De Botton comes to this conclusion after describing instances of disappointment and nuisance during a trip to Barbados, and at once the statement struck me as incredibly true and incredibly unnerving. I too had experienced travel disillusionments. In Barcelona, the famous Sagrada Familia cathedral had still been under construction. My weekend in Paris was dreary and cold. Yet, in the end, the experience of traveling, of seeing those places firsthand, was worth the annoyances, wasn’t it?
I had hoped The Art of Travel would serve as inspiration for a collection of travel essays I was working on, but at that point in the text, it seemed de Botton’s words had the potential to dismantle the significance of my project. If it is more enjoyable to simply imagine gorgeous, faraway lands, why even bother traveling at all, let alone writing about it?

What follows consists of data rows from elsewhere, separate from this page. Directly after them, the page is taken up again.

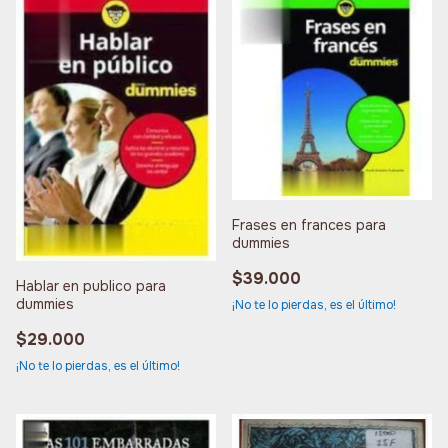
Frases en frances para
dummies
$39.000
Hablar en publico para
dummies
¡No te lo pierdas, es el último!
$29.000
¡No te lo pierdas, es el último!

As I read on, however, I found that de Botton’s honest prose answers this very question. In one particular instance, he describes the scene beyond his Barbados hotel room in stunning detail:
The beach stretch[es] away in a gentle curve towards the tip of the bay with jungle-covered hills behind, and the first row of coconut trees inclin[es] irregularly towards the turquoise sea, as though some of them were craning their necks to catch a better angle of the sun.
This gorgeous description is typical of de Botton’s work, yet he immediately undermines its beauty, admitting that, in actuality, the scene was colored by a collection of petty anxieties and physical discomforts such as “a sore throat…and a rising need to visit the bathroom.”
Such discomforts are present to some degree in every travel experience, yet travel writers often stifle them to make room for the upbeat and the exotic. However, de Botton shows us that these imperfections are precisely what make travel such an eye-opening experience, one that possesses the incredible ability to teach us about our own flawed nature. In the end, de Botton’s work did inspire me to face the jarring, the messy, the disconcerting elements of travel and to examine why, in spite of it all, do we continue to leave the comfort of our homes to go explore these faraway places?